Notes on "The Unicorn Project"
Hi! 👋 long time no see!
The blog has been on hiatus for months, mostly because I didn’t find find the time and energy (and ideas!) to post frequently. Even if no one reads it, I promise I’ll write more here, maybe shorter posts and snippets. I’ve already started on changing the blog’s layout to encourage this (e.g. making the list flat and without images, so I don’t have to choose them anymore!).
Now, let’s go back to today’s topic.
I have a strange habit: when I’m on vacation, I tend to read essays and technical books 😅.
This time it happened in June. While on a holiday in japan, I read The Unicorn Project: A novel about Developers, Digital Disruption, and Thriving in the Age of Data, by Gene Kim. The book is a sequel to Kim previous book, “The Phoenix Project”, and the two share the setting and the characters, following Parts Unlimited IT department during a technological and business transformation.
The book is a business-y book (it takes inspiration from The Goal, in fact the Phoenix Project was heavily influenced by it!), so it was not exactly a recreational book. I read it like an essay on software development, trying to extract and learn new concepts from it.

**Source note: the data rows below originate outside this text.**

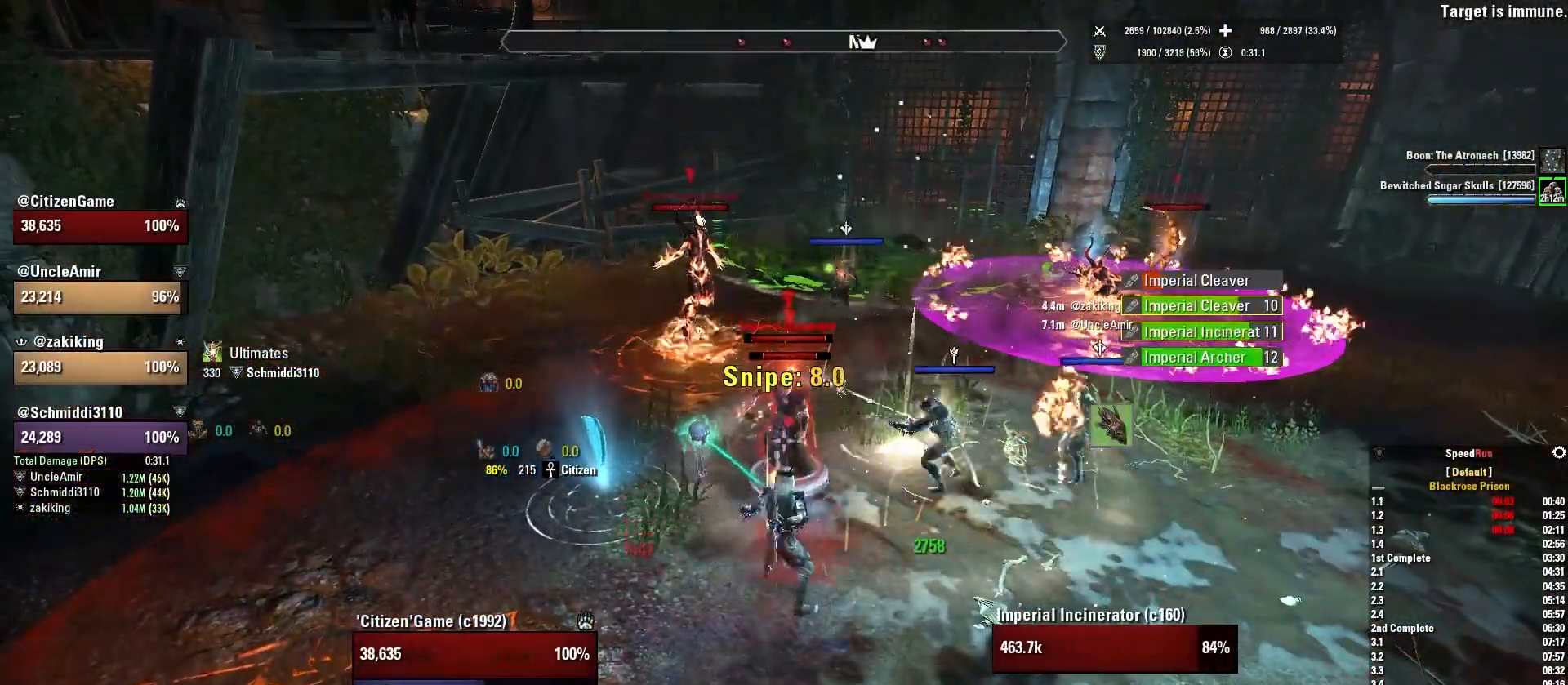
{"keys": [], "mouse": ["left"], "events": [[33, "d", "down"], [167, "d", "up"], [200, "s", "up"]]}
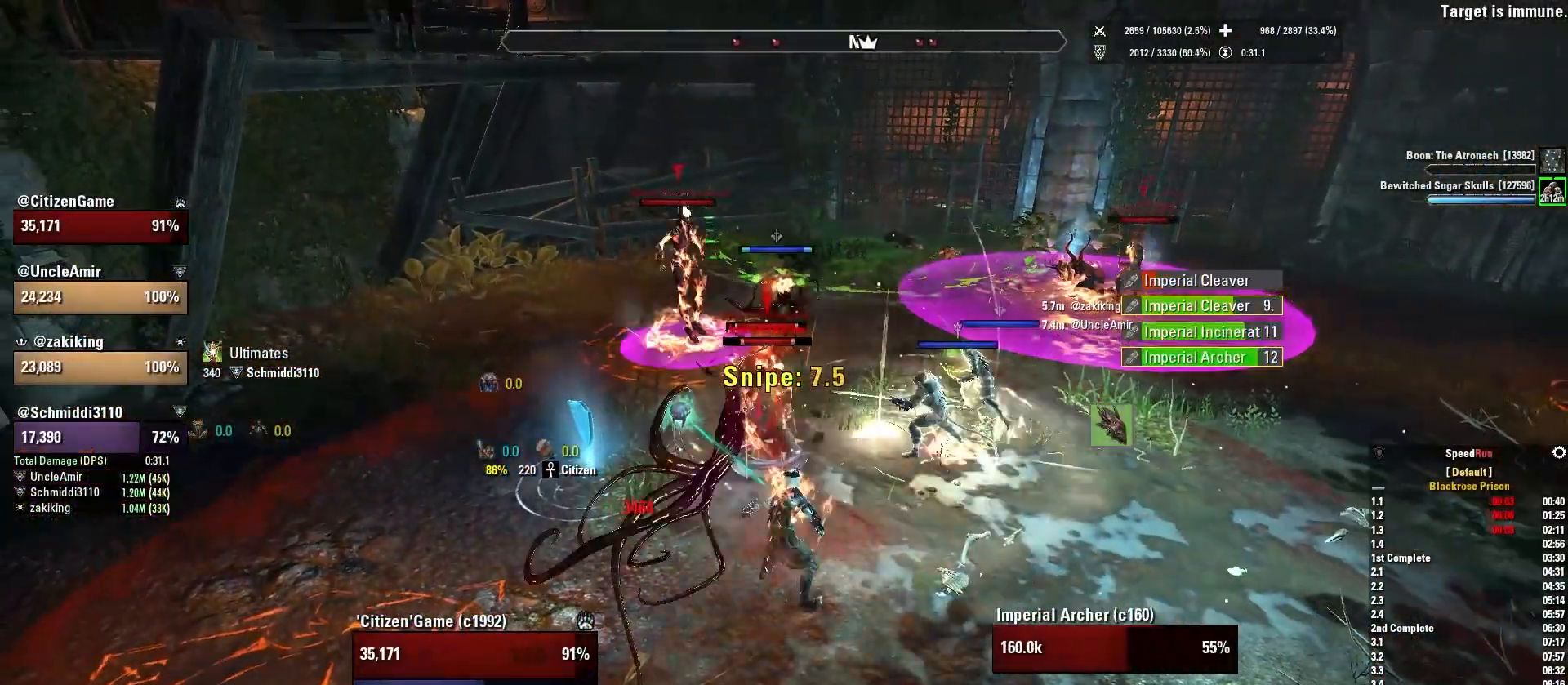
{"keys": [], "mouse": ["left"], "events": [[34, "w", "down"], [134, "w", "up"]]}
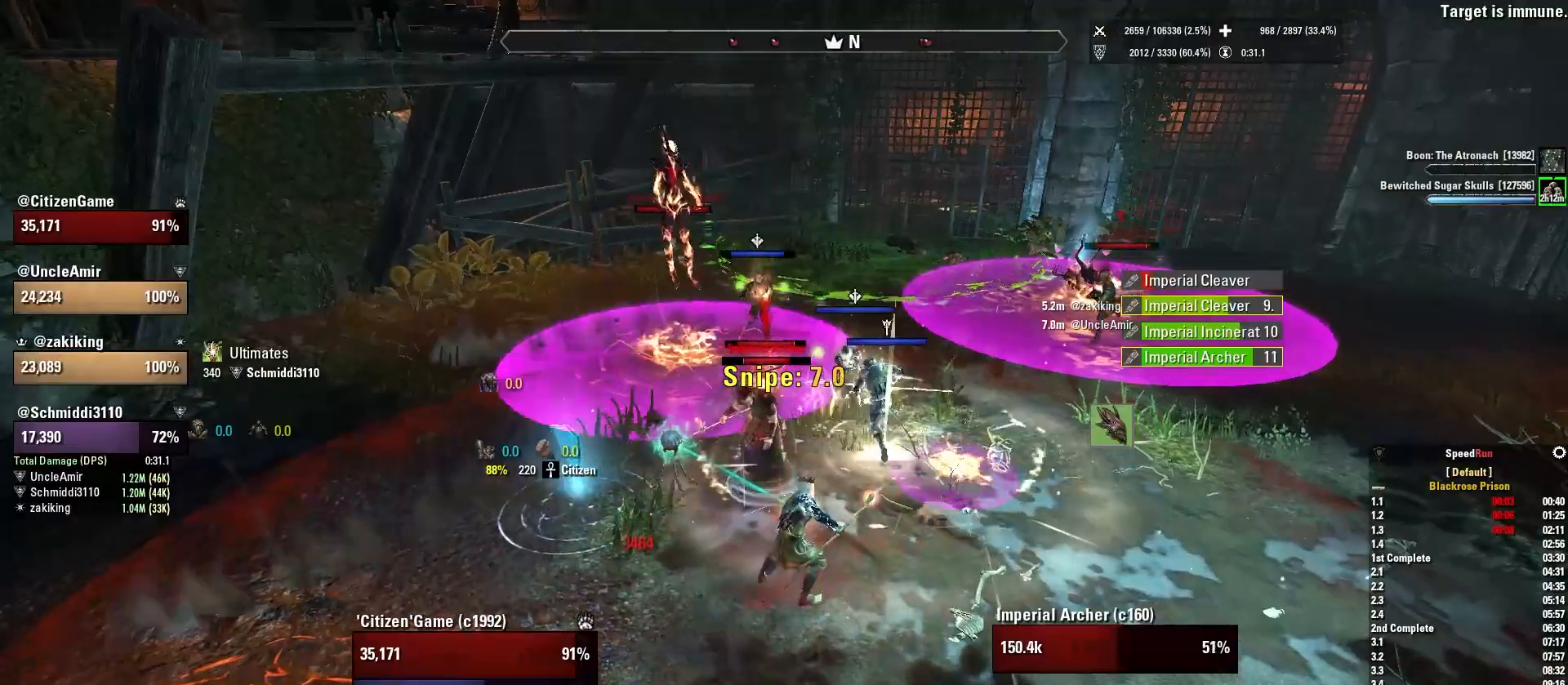
{"keys": [], "mouse": ["left"], "events": []}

I didn’t take many notes, but in this post I’d like to present my comment on it and the major points the book tries to bring home.
Let’s start!
Book in a nutshell
“The Unicorn Project” is a sequel to Gene first book, The Phoenix Project. In the first book we follow Bill Palmer, the newly promoted VP of Operations at Parts Unlimited, dealing with the the most important (and disorganised) project for the company. Thanks to lean and devops principles, Bill is able to transform operations from a mess into a well-oiled machine.
The story inside The Unicorn Project runs parallel to the first book. This time we meet Maxine, a senior developer and architect who has been exiled to The Phoenix Project after a payroll outage. As soon as she enters the project, she begin noticing all sort of issues inside the project: no build scripts, big-bang integrations, no tests, and in general a lot of silos inside the department. The same thing is happening throughout the wider organisation: missed launches, a project too big to fail and teams not communicating.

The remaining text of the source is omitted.